Giff’s reaction was just as violent. He jumped back a step while crying out like a wounded animal. “What the heck am I looking at?” Although he was horrified, his eyes were glued to the painting before him. “Is it just me or is that man ghosting himself on the pottery wheel?”
“Ghosting?” I questioned, looking at my friend.
“Yeah. Ghosting. It’s a term used for those who find it humorous to recreate the iconic pottery wheel scene from the movie Ghost. Fred’s a potter, so the impulse is there, but he’s far from being a Patrick Swayze look-alike. And that’s not Demi Moore he’s got clenched between his thighs. Correct me if I’m wrong, but that looks like a younger version of Fred.” It was then that Giff let out a long, pent-up hoot. Still chuckling, he asked, “What was the woman thinking, painting a portrait like this?”

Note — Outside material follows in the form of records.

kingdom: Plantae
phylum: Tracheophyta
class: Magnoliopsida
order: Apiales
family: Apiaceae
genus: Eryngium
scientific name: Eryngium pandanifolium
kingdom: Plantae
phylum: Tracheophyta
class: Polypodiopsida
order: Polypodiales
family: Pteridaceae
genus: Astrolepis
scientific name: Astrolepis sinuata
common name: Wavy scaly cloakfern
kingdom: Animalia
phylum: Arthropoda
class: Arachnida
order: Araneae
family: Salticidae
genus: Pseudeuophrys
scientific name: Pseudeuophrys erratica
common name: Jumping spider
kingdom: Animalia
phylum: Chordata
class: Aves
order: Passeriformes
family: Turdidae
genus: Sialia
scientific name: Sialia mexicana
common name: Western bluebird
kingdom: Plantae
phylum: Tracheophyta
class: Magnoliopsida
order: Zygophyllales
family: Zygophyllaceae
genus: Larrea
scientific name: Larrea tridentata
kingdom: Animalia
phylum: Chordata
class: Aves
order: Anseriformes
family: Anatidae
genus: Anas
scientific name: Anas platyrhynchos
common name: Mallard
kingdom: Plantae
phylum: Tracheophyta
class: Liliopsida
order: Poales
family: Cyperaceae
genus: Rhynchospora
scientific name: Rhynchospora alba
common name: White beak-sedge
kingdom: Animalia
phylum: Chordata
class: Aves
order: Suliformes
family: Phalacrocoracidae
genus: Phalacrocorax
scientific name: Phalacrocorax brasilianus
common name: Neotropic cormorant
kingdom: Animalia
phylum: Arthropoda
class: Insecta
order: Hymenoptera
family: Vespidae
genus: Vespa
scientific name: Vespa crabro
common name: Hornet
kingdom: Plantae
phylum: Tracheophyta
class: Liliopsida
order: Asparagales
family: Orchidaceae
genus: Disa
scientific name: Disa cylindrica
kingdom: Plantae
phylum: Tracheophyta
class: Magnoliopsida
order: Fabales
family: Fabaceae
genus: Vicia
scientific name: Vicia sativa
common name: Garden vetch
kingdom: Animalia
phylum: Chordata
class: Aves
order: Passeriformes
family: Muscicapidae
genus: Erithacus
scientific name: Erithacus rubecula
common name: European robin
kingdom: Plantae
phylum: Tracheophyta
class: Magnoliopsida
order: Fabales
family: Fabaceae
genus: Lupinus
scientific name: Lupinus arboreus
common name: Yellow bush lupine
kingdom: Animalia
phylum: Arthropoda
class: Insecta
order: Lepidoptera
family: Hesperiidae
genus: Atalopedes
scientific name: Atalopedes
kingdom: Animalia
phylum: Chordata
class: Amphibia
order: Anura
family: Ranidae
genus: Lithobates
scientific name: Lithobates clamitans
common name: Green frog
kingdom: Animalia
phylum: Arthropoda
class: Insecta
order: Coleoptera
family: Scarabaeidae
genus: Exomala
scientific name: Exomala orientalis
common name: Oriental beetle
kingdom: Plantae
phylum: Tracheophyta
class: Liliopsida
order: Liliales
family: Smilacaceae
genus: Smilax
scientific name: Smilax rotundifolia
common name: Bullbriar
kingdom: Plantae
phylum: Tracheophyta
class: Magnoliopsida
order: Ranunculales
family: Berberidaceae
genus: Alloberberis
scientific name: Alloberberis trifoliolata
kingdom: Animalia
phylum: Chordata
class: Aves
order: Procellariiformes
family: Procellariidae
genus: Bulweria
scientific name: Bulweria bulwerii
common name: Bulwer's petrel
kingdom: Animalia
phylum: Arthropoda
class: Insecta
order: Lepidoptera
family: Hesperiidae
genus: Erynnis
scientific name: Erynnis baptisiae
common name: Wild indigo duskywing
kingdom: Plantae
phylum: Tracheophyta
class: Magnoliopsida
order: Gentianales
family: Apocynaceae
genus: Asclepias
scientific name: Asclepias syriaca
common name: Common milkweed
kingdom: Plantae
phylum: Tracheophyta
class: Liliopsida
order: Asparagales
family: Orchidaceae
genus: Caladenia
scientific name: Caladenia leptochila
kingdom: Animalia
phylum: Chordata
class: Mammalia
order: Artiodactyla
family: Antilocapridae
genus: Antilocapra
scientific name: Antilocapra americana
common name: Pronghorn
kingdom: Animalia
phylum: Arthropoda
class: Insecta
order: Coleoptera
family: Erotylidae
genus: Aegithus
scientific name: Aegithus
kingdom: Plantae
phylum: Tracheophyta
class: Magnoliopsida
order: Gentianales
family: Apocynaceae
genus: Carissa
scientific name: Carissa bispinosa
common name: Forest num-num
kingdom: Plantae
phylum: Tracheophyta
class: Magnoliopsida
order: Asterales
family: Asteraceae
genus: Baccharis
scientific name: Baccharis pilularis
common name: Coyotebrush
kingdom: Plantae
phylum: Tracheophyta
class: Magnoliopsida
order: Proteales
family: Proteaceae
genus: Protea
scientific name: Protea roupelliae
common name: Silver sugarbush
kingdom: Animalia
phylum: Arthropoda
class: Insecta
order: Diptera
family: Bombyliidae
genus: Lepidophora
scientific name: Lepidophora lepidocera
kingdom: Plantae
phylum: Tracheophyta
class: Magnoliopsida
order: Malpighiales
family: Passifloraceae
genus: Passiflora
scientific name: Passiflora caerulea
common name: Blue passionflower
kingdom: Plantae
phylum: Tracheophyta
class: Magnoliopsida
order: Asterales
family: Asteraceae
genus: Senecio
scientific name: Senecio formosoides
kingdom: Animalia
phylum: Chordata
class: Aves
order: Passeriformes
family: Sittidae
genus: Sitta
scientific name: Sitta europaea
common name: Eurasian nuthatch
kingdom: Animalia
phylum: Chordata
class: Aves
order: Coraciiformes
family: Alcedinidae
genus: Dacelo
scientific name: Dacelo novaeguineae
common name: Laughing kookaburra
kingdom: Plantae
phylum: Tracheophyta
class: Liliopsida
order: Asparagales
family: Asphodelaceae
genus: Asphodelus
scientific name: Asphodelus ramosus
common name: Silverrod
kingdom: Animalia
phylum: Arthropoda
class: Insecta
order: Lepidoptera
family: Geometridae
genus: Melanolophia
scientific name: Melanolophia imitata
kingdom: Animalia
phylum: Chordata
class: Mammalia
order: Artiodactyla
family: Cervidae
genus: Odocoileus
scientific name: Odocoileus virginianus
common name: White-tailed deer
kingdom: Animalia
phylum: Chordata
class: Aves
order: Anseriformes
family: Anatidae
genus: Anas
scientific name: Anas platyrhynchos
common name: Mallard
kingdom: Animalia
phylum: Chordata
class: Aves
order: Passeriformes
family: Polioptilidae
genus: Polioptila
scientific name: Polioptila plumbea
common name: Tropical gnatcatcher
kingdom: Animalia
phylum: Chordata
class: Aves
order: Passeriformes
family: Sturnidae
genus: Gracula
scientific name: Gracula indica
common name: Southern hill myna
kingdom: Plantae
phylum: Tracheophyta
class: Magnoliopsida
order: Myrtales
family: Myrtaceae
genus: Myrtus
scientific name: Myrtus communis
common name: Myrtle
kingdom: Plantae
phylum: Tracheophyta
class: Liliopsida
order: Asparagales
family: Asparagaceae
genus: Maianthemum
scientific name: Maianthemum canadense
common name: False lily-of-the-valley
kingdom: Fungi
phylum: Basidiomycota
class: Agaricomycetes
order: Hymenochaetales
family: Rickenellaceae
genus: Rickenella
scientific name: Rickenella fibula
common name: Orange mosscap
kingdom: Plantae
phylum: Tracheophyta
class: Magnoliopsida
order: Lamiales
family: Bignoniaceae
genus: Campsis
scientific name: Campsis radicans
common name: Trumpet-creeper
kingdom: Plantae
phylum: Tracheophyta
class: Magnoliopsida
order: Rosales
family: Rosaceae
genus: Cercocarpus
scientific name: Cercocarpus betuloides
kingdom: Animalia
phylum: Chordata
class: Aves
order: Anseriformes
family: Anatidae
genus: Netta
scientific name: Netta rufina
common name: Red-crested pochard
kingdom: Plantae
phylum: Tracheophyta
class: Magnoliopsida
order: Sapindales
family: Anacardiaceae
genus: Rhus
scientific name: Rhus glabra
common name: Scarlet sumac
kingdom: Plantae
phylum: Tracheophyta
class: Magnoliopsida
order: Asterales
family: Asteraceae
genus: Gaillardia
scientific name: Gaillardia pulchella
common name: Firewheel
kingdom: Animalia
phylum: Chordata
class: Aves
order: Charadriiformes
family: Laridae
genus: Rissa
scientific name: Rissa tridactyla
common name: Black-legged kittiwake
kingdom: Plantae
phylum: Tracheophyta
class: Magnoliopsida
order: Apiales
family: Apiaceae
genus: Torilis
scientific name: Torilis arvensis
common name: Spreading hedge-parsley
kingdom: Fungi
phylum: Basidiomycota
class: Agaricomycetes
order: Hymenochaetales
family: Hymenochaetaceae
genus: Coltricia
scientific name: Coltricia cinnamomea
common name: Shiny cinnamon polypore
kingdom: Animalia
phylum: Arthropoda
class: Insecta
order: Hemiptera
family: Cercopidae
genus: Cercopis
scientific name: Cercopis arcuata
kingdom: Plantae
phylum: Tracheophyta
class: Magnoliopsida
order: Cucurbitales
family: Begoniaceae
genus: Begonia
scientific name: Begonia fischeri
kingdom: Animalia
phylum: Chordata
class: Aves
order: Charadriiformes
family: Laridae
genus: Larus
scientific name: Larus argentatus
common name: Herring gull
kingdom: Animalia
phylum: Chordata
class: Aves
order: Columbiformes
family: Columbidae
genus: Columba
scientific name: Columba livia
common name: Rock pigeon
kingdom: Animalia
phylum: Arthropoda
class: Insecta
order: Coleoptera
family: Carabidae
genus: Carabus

“It’s farcical,” I added. “Mocking even.” And it really was, because the portrait we were staring at clearly depicted a present-day Fred making a ghostly visit to his younger self on the pottery wheel, teaching his younger self his perfected technique. The subject was oddly disturbing, and yet no one could deny that it was beautifully executed. “It’s astonishing,” I uttered. “I’m not quite sure what to make of it.”
“Hey, dudes. Can one of you throw s
ome light over here?” Peter was still rooting around in the back looking for the record book.
Giff stood and held up his phone.
“Peter, we’re looking at a painting of Fred Beauchamp,” I said. “I didn’t know Fred commissioned a painting.”
“Yeah. Last summer. He’s not rich or anything.” Peter poked his head above a richly upholstered chair with a gilded frame. “I think he did it to impress her. Anyhow, his unveiling was scheduled for next Saturday. It’s all here in the ledger.” He held up a leather-bound book and wiggled it. “I keep it in the drawer of the big desk,” he explained, walking back toward us. He opened the book, revealing a bookmarked page. “These are her new commissions. Pricing’s over here, and on this page is the order of the unveilings. People pay a lot of money for her work. She liked to draw out the ordeal for dramatic effect. Those,” he said, pointing to the row of covered paintings, “are in order.”
“So Fred hasn’t seen this yet?” I pointed my phone light back on the painting.
“Whoa!” Peter cried upon seeing it. “Dudes! Is it just me, or is old Fred ghosting a young Fred?”
“Is this the first time you’re seeing this?” For some reason this intrigued me.
Peter, still staring at the portrait, started to giggle. A short while later he pulled himself together and replied, “Yeah. I mean, I’d totally remember this one if I’d seen it before. Silvia painted in her room at night. She always made sure I attend the sittings. After that I’d, like, catch glimpses of all her commissions in various stages of completion. But after Silvia worked on a painting she liked to cover it. She didn’t want anyone looking at her work until she held the unveiling. It was just her way.” Peter looked at the painting again and let out another wave of giggles. Giff, unable to help himself, erupted in laughter as well. “I was at Fred’s sitting,” Peter offered, stifling his laughter. “It was totally normal. This,” he added, pointing to the painting, “is totally messed up.”